Une démarche inédite
Cécile Fiorelli chercheuse à l’INRA décrit la démarche : «Pour cette étude, nous avons analysé à la fois des données concernant la trajectoire socioprofessionnelle des agriculteurs (ce qu’ils faisaient avant de s’installer, là où ils habitaient, pourquoi ils se sont installés, comment ils se sont installés, comment ils ont configuré leur projet), l’évolution du système d’activités du ménage (l’évolution de la composition du ménage et des activités professionnelles de ses membres), les évolutions marquantes du système de production, avant et après l’installation officielle (les types de production, les façons de produire, de commercialiser, l’évolution des outils de production (bâtiments, équipement, surfaces).»
L’expérience du terrain
Forte de tous les témoignages recueillis, analysés puis synthétisés, l’étude a par exemple mis en évidence que pour de nombreux porteurs de projet rencontrés, l’appropriation de l’outil de travail et des processus de production pose des difficultés techniques. Les installés apprennent à leurs dépens à maîtriser leurs productions, avec les atouts et contraintes de leur structure, de leurs terrains, ainsi que leur commercialisation. «Ce résultat abonde les recherches en cours sur les questions d’apprentissage du métier d’agriculteur, de transmission des savoirs entre agriculteurs ainsi que sur les expérimentations de nouvelles modalités d’accompagnement à l’installation davantage centrées sur l’acquisition de compétences par l’expérience (les stages, le parrainage, les espaces-test, les pépinières…)», précise Cécile Fiorelli.

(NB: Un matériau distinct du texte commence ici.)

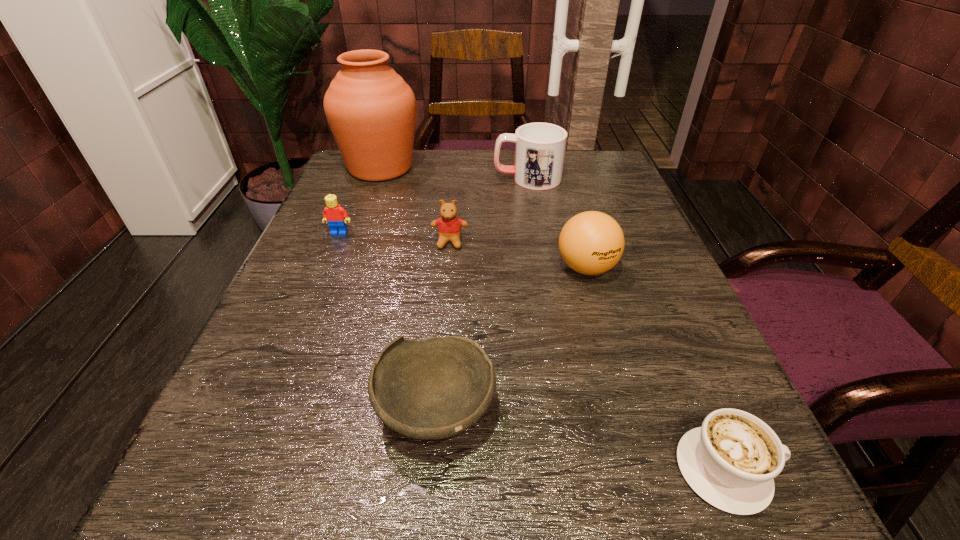
Image resolution: width=960 pixels, height=540 pixels. I want to click on vacant area at the far left corner of the desktop, so click(357, 185).

Find the location of a particular element. The width and height of the screenshot is (960, 540). vacant space at the far right corner is located at coordinates (586, 190).

You are a GUI agent. You are given a task and a screenshot of the screen. Output one action in this format:
    pyautogui.click(x=<x>, y=<y>)
    Task: Click on the free point between the ping-pong ball and the teddy bear
    
    Given the screenshot: What is the action you would take?
    pyautogui.click(x=517, y=255)

Where is `free space between the bowl and the Lego`? The height and width of the screenshot is (540, 960). free space between the bowl and the Lego is located at coordinates (387, 322).

At what (x,y) coordinates should I click in order to perform the action: click on free space between the cappuccino and the teddy bear. Please return your answer as a coordinate pair (x, y). This screenshot has height=540, width=960. Looking at the image, I should click on (588, 356).

Find the location of a particular element. The width and height of the screenshot is (960, 540). free space between the bowl and the Lego is located at coordinates (387, 322).

I want to click on vacant point located between the urn and the ping-pong ball, so click(x=483, y=218).

Where is `unoccupied area between the ping-pong ball and the cappuccino`? The image size is (960, 540). unoccupied area between the ping-pong ball and the cappuccino is located at coordinates (656, 369).

The width and height of the screenshot is (960, 540). In order to click on free space between the Lego and the tallest object in this screenshot , I will do `click(360, 200)`.

Find the location of a particular element. This screenshot has width=960, height=540. vacant point located between the bowl and the teddy bear is located at coordinates click(443, 326).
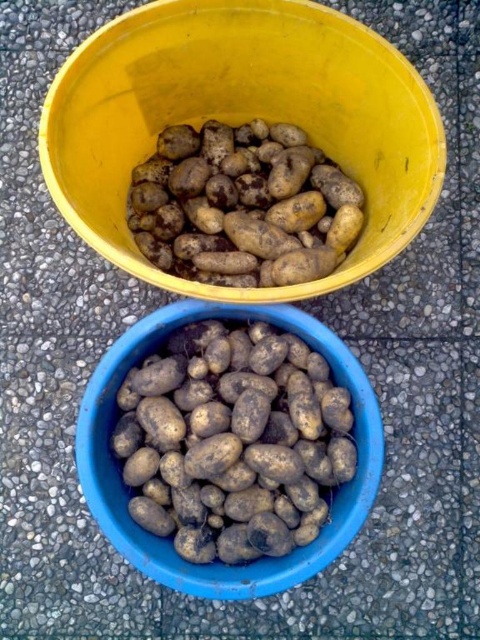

La question du temps libre
L’étude a également démontré que si le travail n’est, au moment de l’installation, pas un problème, ni une question, pour celui qui s’installe, cinq ans après l’installation, il n’en est pas de même : sa quantité et la difficulté à se dégager du temps libre sont évoquées comme première raison d’insatisfaction. «Ce résultat interpelle la façon dont la recherche peut travailler avec l’enseignement et le développement agricoles pour expérimenter différentes modalités de sensibilisation à la question du travail en amont de l’installation ainsi que des modalités d’accompagnement pour aider les agriculteurs à améliorer leurs situations après les premières années d’installation », insiste la chercheuse.
Quelles perspectives ?
Ces travaux menés dans le Massif central vont alimenter les recherches concernant la coexistence des modèles agricoles, nouvelle thématique à l’agenda du département INRA SAD Sciences.
Pour l’Action et le Développement. En effet, il semble que les dynamiques autour de l’installation agricole en France fassent écho non seulement à la polarisation des modèles agricoles à l’œuvre dans le monde entre agriculture capitalistique et agriculture familiale, mais aussi à l’émergence d’une nouvelle figure d’agriculteur, notamment caractérisée par une vision temporaire/réversible de cette activité, un métier – un emploi exercé au cours d’une trajectoire professionnelle-, au lieu d’un état hérité, ou choisi pour toute sa vie professionnelle…. Ce qui change considérablement le rapport aux capitaux (financiers, connaissances, sociaux) mobilisés, aux dynamiques de capitalisation financière entre les générations, à la propriété, à l’acquisition des savoir-faire… «Notre étude a permis de capter une forte diversité d’évènements marquants au cours des cinq années suivant l’installation. Bien sûr, et c’est d’ailleurs une remarque des jeunes rencontrés, il faudrait pouvoir aller plus loin, et s’intéresser à des trajectoires plus longues. Néanmoins, on voit déjà bien le caractère fictif de la date d’installation. Chacun acquiert progressivement la maîtrise de son outil de production. Pour nous JA, il s’agit de pouvoir proposer un accompagnement dans lequel chaque porteur de projet puisse se construire, avant et pendant l’installation, et qui dépasse largement la date officielle», conclut Benoît Julhes.